Speaking from a strictly theoretical point of view we have centuries of pandemics to look back on. We have books such as La Peste by Camus, to turn back to. In theory, we know what to do in the case of pandemics, and how to avoid them. We also know how to control them.


We know that in Medieval times villages would shut down to the outside world for weeks or months at a time. We know that ships were quarantined offshore. In some cases, places of infection were marked.


As we watch the current pandemic we get the impression that lessons were never learned. We get the impression that people never studied plagues and other epidemics and pandemics. We get the impression that people are flying blind. This is a shame.

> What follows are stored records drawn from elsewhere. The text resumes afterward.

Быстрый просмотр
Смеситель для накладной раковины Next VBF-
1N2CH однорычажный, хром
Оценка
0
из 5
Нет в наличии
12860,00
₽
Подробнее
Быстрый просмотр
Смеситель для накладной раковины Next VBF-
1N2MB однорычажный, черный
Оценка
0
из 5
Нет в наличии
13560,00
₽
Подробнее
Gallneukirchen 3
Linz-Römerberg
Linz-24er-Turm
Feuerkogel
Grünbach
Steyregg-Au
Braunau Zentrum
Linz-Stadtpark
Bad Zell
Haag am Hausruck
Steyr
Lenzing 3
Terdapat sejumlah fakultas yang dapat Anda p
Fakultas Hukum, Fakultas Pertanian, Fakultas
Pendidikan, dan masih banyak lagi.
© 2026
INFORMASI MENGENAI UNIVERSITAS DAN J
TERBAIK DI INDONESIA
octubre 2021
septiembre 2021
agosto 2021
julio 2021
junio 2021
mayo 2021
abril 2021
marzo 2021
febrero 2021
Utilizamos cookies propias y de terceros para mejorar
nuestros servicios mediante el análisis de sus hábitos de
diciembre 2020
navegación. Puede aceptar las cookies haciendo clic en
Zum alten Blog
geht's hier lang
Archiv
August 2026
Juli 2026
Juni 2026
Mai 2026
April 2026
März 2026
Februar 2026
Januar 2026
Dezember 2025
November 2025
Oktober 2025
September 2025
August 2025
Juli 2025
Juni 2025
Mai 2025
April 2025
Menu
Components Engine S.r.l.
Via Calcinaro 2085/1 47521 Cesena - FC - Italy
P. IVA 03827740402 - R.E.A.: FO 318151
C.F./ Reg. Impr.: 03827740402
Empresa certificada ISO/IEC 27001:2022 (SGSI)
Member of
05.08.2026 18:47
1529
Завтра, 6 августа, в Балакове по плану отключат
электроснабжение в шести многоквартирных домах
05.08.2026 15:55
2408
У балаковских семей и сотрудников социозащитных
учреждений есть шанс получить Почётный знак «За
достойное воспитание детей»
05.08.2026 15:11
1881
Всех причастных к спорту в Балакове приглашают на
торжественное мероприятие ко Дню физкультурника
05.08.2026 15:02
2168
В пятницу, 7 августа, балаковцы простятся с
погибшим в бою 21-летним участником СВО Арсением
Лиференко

It’s a shame because we are in the 21st century. We live in an age where we have thousands of hours of documentaries about plagues, disease and epidemics. We live in an age where people can get advice and information straight from medical health professionals. We live in an age where everything can be ordered online. We live in an age where being trapped at home does not mean having conversations has to stop. We live in an age where many of us are information workers.


In light of all of this it seems illogical that we would live through the worst pandemic in human history.


I have seen a lot of discussion about rights but responsibilities have been skirted. The responsibility to wear a mask, the responsibility to keep human to human interactions to a minimum, the responsibility to avoid people rather than expect them to make the effort to be safe.


The self-sacrifice of not going on holiday, the self-sacrifice of not going to sit in a park half a meter from others…


With everything that society, as a whole knows, it is a shame that the pandemic coalesced into such a serious problem because we had the tools and knowledge to ensure that it would be dealt with as swiftly as the epidemics we have already lived through, in our own lifetimes.


At its core Switzerland, until the 21st of June Switzerland was doing everything right, and to a serious degree it is still doing the right thing, with the number of ventilated people being at zero and the number of serious cases also dropping.


At it’s core my only issue is with having a third summer with limited opportunities to meet new people. As long as the pandemic is around it seems more logical to give in, and use dating apps, to meet new people, instead.


The Up-Skilling opportunity.


A few weeks ago I sad that I would try to create my own WordPress theme, but I overshot that goal by learning CSS and redesigning my entire website. I have learned to create a CMS from scratch using PHP and MySQL. Now I’m learning Ruby On Rails and it’s going well. Ruby on Rails looks like an intuitive framework to work with. I’m working on changing my career path.